Now, we consider adding noise to the inputs and features using the `GaussianNoise` layer, which adds i.i.d. Gaussian noise to each input/hidden features.

In [None]:
from tensorflow.keras.layers import GaussianNoise

In [None]:
model = Sequential()
model.add(GaussianNoise(0.5, input_shape=(27, )))
model.add(Dense(256, activation='relu'))
model.add(GaussianNoise(0.5))
model.add(Dense(128, activation='relu'))
model.add(GaussianNoise(0.5))
model.add(Dense(1, activation='sigmoid'))

In [None]:
history = train_and_save(model=model, path='adding_noise')

In [None]:
evaluate(model=model, train_data=(x_train, y_train), test_data=(x_test, y_test))
history.plot(x=None, y=['loss', 'val_loss'])
history.plot(x=None, y=['binary_accuracy', 'val_binary_accuracy'])

# Dropout

We will implement the efficient model-ensembling technique called dropout. This can be easily done using the pre-defined `Dropout` layer in `keras`. 

In [None]:
from tensorflow.keras.layers import Dropout

In [None]:
model = Sequential()
model.add(Dense(256, activation='relu', input_shape=(27, )))
model.add(Dropout(rate=0.95))
model.add(Dense(128, activation='relu'))
model.add(Dropout(rate=0.95))
model.add(Dense(1, activation='sigmoid'))

Here we will use a rather large dropout rate because of data scarcity.
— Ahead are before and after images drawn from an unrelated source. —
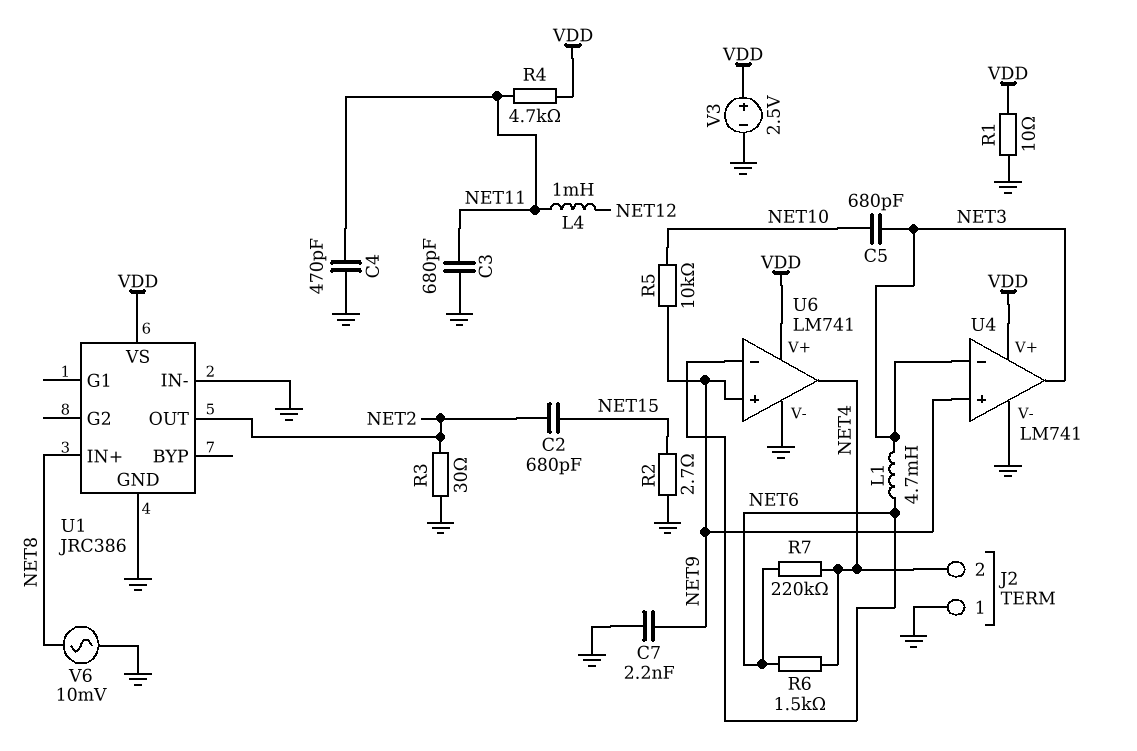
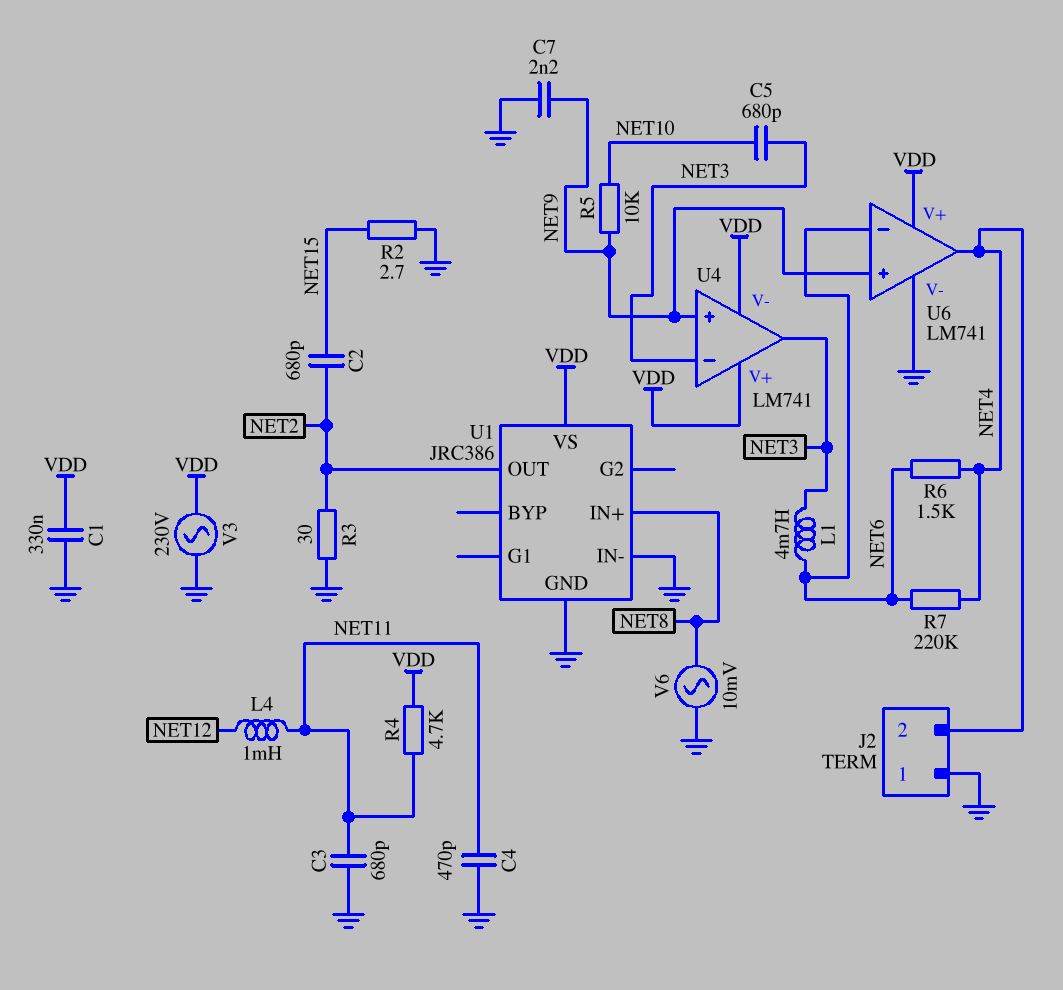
C1: none -> 330nF (GND, VDD)
R1: 10 (GND, VDD) -> none
U4 pin V-: GND -> VDD
V3: 2.5V (plus VDD, minus GND) -> AC 230V (GND, VDD)

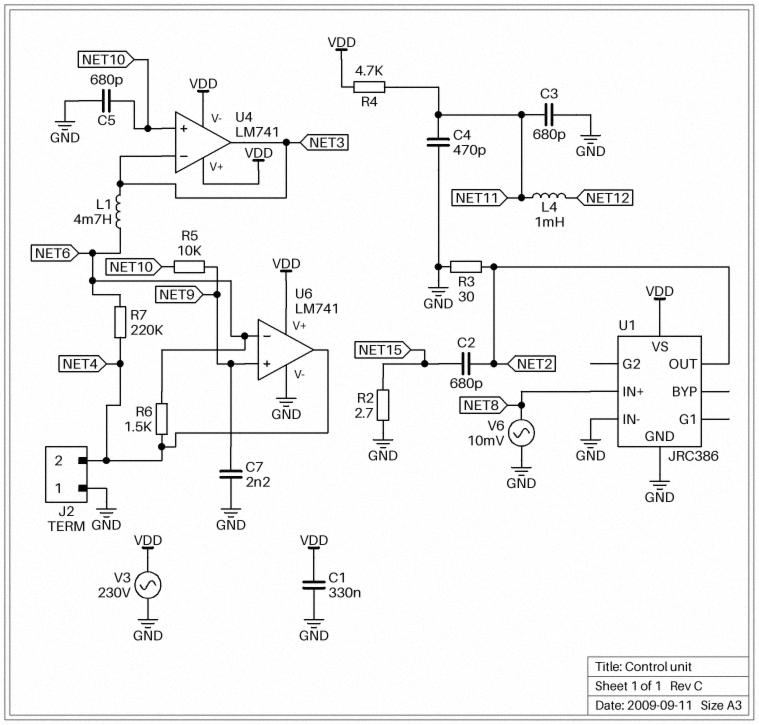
C5: 680pF (NET3, NET10) -> 680pF (GND, NET10)
U4 pin in+: NET9 -> NET10

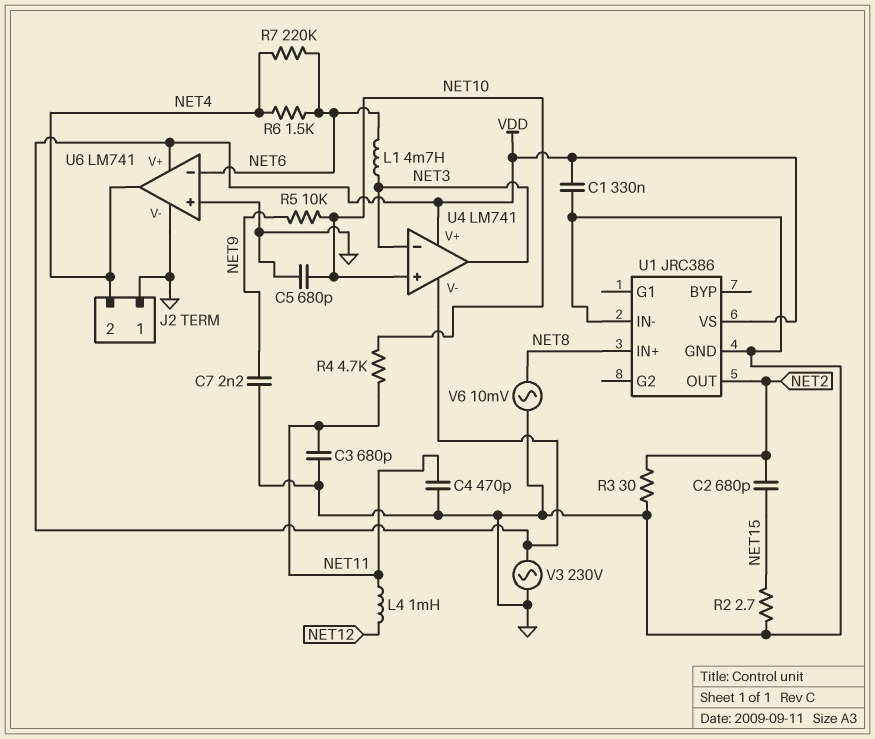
R4: 4.7k (NET11, VDD) -> 4.7k (NET10, NET11)
U6 pin in+: NET9 -> GND

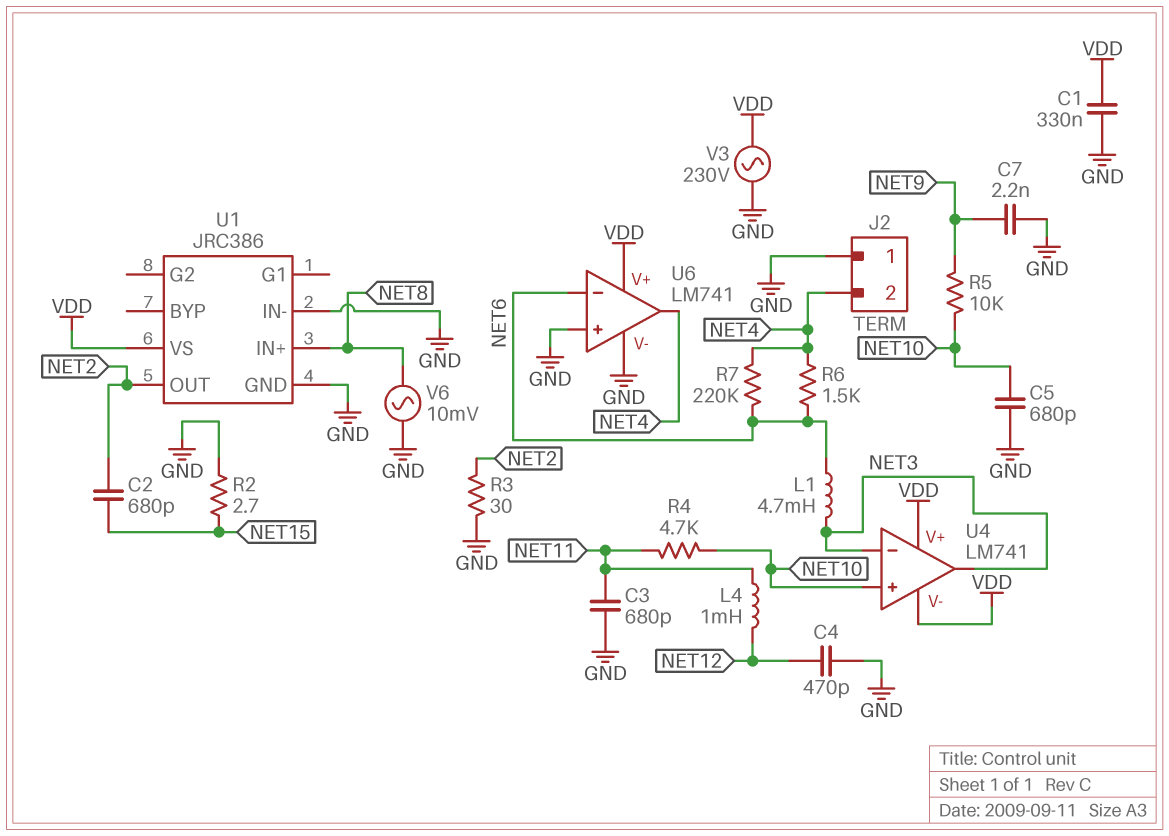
C4: 470pF (GND, NET11) -> 470pF (GND, NET12)

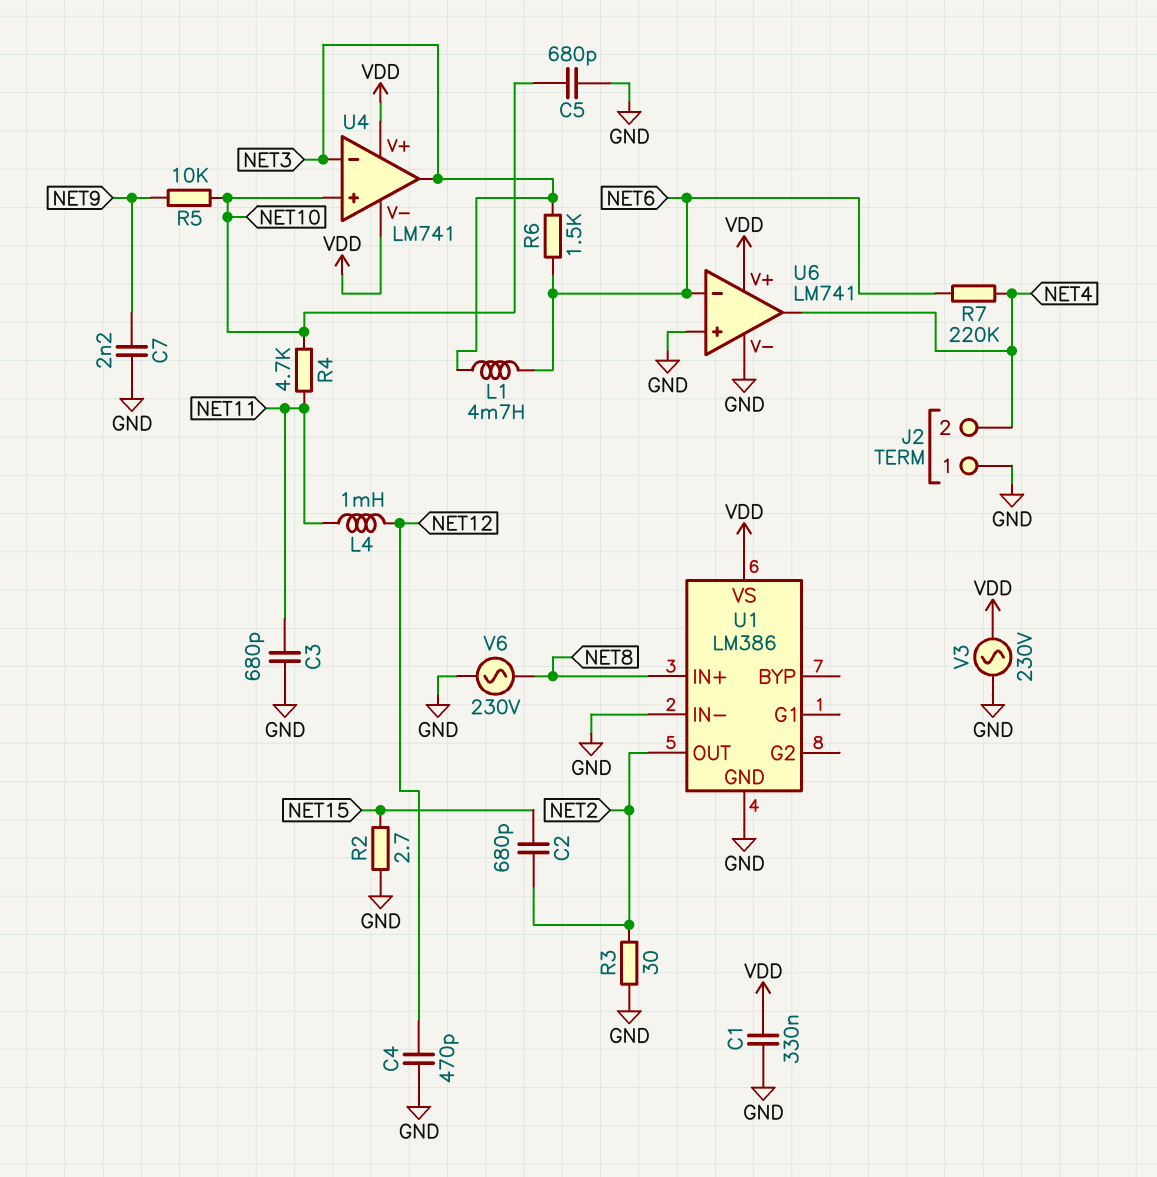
R6: 1.5k (NET4, NET6) -> 1.5k (NET3, NET6)
U1: JRC386 -> LM386
V6: AC 10mV (GND, NET8) -> AC 230V (GND, NET8)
Usually a rate of 0.4-0.6 are used. 

In [None]:
history = train_and_save(model=model, path='dropout')

In [None]:
evaluate(model=model, train_data=(x_train, y_train), test_data=(x_test, y_test))
history.plot(x=None, y=['loss', 'val_loss'])
history.plot(x=None, y=['binary_accuracy', 'val_binary_accuracy'])

# Exercises

1. Combine the different techniques above to further improve performance.
2. Explore how the hyper-parameters, such as regularization strengths, patience parameters or dropout rates affect the performance.